- [WRITTEN PROBLEM 1]
Please return the part of the notebook excerpt starting at "# Remove defect" and ending at "shutil.rmtree(train_folder_path)", word for word.

Running on Google Colab
Mounted at /content/drive
Base path set to: /content/drive/MyDrive/grid
Temp path set to: /content/temp_data
Environment setup completed!


In [2]:
from pathlib import Path
from PIL import Image

root = Path(BASE_PATH)  # folder train/test/ground_truth dsb.
sizes = set()

for img_path in root.rglob("*.png"):
    with Image.open(img_path) as im:
        sizes.add(im.size)   # (width, height)

print(sizes)  # akan kelihatan apakah semua (1024, 1024) atau bervariasi


{(1024, 1024)}


In [None]:
import shutil

print("Starting cleanup process...")

if IS_COLAB:
    # Clean up session storage (temp directory) on Colab
    cleaned_folders = []
    if TEMP_PATH.exists():
        for item in TEMP_PATH.iterdir():
            if item.is_dir():
                shutil.rmtree(item)
                cleaned_folders.append(item.name)
                print(f"Removed session folder: {item.name}")
            elif item.is_file():
                item.unlink()
                print(f"Removed session file: {item.name}")
        print("Session storage cleaned!")
        if cleaned_folders:
            print(f"Cleaned folders: {', '.join(cleaned_folders)}")
    else:
        print("No session storage to clean.")
else:
    # Clean up entire train folder locally (except 'good' folder)
    train_dir = BASE_PATH / 'train'
    cleaned_folders = []
    if train_dir.exists():
        # Get all folders in test directory except 'good' to know what to clean
        test_dir = BASE_PATH / 'test'
        test_folders = [f for f in test_dir.iterdir() if f.is_dir() and f.name != 'good']

        # Remove defect folders from train
        for folder in test_folders:
            train_folder_path = train_dir / folder.name
            if train_folder_path.exists():
                shutil.rmtree(train_folder_path)
                cleaned_folders.append(folder.name)
                print(f"Removed local folder: train/{folder.name}")

        if cleaned_folders:
            print(f"\nLocal train folder cleaned!")
            print(f"Cleaned folders: {', '.join(cleaned_folders)}")
            print(f"Preserved folder: good")
        else:
            print("No defect folders found to clean.")
    else:
        print("No train folder to clean.")

print("\nCleanup completed!")

Starting cleanup process...
Removed session folder: train
Session storage cleaned!

- [WRITTEN PROBLEM 2]
Rewrite the rows starting at the line that contains "genus: Nepita" and ending at the line that contains "genus: Larus", changing "scientific name" to "binomial name" and keeping everything else the same.

- [GIVEN DATA]
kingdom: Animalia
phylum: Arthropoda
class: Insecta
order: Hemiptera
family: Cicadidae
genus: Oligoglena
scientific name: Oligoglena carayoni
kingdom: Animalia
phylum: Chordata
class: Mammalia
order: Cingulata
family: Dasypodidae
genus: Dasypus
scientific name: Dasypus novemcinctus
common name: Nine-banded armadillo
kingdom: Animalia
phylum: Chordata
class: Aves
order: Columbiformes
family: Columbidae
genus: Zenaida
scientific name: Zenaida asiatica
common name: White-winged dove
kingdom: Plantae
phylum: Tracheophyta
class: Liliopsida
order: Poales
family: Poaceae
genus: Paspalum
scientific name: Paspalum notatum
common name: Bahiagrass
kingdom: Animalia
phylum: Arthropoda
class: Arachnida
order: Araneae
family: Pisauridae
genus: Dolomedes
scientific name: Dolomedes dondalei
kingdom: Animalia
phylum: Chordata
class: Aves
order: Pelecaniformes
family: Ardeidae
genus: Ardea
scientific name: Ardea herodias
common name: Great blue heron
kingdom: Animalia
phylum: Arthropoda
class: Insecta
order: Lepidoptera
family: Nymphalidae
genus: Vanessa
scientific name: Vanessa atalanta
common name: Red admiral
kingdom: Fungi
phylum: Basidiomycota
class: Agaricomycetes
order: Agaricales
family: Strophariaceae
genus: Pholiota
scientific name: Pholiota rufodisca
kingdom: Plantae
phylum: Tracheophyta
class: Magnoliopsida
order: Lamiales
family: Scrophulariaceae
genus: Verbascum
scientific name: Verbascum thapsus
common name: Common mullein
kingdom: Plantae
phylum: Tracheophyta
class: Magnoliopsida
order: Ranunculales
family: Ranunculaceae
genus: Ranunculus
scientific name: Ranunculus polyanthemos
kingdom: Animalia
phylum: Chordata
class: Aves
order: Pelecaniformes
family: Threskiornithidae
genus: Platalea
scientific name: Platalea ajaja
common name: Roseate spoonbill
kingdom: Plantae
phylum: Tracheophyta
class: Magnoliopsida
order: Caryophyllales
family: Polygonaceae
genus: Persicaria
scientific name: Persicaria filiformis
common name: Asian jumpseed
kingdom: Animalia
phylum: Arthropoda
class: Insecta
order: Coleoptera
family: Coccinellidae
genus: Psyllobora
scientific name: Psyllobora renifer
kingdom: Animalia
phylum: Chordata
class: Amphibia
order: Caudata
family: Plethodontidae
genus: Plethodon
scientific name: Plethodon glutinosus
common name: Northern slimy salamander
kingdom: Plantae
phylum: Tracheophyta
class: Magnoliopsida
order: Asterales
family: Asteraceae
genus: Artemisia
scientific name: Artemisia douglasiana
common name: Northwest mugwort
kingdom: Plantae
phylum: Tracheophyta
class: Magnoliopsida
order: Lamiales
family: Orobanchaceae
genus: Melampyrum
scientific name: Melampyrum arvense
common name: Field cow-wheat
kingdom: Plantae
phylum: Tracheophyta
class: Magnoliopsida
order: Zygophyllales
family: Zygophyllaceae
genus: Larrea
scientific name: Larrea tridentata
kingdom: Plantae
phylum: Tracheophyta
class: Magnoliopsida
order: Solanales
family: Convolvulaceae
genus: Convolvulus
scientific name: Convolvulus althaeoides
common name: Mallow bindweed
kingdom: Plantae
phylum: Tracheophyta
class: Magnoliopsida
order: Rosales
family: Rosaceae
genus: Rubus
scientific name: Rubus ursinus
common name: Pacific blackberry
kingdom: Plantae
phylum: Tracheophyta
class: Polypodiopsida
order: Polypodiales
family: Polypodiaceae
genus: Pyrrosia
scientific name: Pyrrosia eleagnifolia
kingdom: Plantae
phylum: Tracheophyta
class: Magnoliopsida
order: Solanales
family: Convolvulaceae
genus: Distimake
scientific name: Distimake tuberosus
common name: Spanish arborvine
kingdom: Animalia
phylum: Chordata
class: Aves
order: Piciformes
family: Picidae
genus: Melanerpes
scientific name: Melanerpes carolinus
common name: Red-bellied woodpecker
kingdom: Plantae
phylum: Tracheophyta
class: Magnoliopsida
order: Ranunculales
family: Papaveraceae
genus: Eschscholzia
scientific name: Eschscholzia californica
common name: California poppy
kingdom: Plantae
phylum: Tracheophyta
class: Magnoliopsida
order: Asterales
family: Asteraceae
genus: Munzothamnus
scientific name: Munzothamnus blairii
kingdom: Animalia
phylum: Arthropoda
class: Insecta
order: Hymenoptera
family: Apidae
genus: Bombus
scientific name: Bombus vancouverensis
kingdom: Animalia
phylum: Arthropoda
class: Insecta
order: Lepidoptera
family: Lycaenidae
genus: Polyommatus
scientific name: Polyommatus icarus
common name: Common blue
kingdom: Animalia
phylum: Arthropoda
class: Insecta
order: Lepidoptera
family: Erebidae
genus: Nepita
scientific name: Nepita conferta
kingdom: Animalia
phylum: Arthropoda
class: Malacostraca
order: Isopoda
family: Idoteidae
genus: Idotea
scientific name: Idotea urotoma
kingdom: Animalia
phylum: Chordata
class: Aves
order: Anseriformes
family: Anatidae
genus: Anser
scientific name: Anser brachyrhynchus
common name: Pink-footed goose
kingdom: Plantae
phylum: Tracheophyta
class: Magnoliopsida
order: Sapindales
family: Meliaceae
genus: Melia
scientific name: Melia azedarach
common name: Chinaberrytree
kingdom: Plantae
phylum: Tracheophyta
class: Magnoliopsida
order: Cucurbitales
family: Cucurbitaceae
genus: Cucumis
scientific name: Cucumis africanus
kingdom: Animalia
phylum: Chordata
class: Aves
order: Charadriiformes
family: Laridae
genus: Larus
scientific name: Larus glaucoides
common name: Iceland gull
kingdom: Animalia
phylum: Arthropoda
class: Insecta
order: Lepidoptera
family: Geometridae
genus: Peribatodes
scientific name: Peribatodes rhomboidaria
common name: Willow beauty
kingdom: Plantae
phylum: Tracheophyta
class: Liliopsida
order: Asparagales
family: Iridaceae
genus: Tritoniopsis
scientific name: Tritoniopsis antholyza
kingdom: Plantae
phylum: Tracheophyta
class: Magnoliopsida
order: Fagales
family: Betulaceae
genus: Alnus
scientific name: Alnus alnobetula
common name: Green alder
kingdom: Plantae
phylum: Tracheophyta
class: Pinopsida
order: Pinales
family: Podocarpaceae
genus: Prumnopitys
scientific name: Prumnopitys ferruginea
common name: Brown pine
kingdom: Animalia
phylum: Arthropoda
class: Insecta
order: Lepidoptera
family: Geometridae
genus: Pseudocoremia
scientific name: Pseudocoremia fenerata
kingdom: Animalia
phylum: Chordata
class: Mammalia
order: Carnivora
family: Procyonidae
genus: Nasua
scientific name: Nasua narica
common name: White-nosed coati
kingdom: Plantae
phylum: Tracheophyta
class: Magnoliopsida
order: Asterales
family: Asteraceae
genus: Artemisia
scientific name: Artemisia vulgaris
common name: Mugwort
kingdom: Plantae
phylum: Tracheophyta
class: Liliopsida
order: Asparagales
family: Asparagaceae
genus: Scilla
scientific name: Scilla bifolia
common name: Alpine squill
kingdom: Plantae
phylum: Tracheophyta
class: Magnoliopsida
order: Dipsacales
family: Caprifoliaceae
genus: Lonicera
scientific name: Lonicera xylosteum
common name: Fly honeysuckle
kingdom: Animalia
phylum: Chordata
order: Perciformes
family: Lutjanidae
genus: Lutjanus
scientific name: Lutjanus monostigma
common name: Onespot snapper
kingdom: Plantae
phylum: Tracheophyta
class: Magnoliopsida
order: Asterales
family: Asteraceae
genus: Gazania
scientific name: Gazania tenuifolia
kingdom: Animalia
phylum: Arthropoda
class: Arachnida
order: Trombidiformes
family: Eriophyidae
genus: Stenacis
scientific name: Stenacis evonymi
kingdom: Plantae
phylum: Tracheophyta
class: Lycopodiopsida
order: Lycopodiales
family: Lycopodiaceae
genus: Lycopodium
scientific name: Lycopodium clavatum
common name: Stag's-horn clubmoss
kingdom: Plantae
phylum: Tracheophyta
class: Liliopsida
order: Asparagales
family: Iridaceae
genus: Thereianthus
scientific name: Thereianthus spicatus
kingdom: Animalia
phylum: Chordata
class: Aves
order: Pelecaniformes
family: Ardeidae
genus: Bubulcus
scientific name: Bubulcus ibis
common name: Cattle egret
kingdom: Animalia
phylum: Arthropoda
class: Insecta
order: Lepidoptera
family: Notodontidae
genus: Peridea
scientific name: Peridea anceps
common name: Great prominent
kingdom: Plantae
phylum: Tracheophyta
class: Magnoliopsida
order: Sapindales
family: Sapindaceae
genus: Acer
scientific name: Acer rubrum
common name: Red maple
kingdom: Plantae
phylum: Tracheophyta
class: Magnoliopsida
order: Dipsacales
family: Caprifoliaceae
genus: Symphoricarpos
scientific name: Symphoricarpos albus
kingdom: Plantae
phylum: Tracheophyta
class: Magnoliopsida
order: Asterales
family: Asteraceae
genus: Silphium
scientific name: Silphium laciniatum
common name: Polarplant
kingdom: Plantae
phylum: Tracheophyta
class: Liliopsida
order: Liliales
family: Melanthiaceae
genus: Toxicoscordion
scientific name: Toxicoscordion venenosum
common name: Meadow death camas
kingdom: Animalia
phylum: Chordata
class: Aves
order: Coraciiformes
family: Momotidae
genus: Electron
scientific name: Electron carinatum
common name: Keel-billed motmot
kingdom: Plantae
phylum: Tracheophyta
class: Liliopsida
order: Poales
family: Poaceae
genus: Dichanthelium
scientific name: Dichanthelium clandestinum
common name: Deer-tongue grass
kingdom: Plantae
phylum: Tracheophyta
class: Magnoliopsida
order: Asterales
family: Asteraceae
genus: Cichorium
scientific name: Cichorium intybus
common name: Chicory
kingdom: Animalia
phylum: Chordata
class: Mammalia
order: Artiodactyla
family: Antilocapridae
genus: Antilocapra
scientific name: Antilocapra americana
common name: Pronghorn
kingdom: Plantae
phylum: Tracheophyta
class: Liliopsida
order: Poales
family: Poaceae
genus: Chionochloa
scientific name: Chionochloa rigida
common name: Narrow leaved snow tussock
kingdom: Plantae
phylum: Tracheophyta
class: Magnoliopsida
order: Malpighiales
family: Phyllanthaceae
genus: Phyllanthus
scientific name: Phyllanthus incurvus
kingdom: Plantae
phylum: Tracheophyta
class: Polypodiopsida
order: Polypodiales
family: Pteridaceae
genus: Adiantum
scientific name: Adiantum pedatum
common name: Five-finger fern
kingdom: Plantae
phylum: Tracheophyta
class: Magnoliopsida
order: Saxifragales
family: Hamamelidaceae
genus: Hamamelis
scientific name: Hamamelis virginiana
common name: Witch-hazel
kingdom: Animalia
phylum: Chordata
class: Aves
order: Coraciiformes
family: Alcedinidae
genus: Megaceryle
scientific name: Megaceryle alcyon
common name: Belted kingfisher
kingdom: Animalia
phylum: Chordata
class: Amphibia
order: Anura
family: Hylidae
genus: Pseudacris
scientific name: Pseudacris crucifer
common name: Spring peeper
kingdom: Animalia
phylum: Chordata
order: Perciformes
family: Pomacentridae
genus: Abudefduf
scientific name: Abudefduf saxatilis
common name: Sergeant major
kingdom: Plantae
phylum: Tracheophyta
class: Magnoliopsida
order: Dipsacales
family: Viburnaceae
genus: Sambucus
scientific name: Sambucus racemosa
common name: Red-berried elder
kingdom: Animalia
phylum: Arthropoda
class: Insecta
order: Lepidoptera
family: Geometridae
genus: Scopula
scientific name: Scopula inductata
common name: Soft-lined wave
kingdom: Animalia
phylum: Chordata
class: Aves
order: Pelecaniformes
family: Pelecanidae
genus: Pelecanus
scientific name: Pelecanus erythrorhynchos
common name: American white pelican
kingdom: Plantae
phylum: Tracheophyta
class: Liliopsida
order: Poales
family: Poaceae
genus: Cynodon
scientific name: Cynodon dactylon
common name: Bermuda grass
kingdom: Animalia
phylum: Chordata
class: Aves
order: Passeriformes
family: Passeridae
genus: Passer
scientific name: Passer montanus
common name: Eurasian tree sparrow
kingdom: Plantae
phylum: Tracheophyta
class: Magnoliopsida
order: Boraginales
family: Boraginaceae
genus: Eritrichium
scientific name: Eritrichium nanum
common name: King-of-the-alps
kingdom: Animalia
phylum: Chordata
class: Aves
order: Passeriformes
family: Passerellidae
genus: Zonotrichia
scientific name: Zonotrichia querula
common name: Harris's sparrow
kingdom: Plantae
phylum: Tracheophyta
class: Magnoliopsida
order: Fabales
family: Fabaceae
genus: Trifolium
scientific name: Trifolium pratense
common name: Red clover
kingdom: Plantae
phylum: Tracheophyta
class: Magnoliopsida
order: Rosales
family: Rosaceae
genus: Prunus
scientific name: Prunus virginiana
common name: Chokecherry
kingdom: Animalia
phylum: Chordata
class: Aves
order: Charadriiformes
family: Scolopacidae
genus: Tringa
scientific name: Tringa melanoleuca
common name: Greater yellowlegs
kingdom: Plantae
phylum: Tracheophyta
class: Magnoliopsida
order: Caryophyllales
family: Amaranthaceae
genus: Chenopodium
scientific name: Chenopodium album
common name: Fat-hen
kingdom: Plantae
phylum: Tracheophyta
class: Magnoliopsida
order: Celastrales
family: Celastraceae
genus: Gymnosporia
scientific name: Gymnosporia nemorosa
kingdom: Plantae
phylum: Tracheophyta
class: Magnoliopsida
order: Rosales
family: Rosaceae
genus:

- [FINISHED ANSWER 1]
# Remove defect folders from train
        for folder in test_folders:
            train_folder_path = train_dir / folder.name
            if train_folder_path.exists():
                shutil.rmtree(train_folder_path)

- [FINISHED ANSWER 2]
genus: Nepita
binomial name: Nepita conferta
kingdom: Animalia
phylum: Arthropoda
class: Malacostraca
order: Isopoda
family: Idoteidae
genus: Idotea
binomial name: Idotea urotoma
kingdom: Animalia
phylum: Chordata
class: Aves
order: Anseriformes
family: Anatidae
genus: Anser
binomial name: Anser brachyrhynchus
common name: Pink-footed goose
kingdom: Plantae
phylum: Tracheophyta
class: Magnoliopsida
order: Sapindales
family: Meliaceae
genus: Melia
binomial name: Melia azedarach
common name: Chinaberrytree
kingdom: Plantae
phylum: Tracheophyta
class: Magnoliopsida
order: Cucurbitales
family: Cucurbitaceae
genus: Cucumis
binomial name: Cucumis africanus
kingdom: Animalia
phylum: Chordata
class: Aves
order: Charadriiformes
family: Laridae
genus: Larus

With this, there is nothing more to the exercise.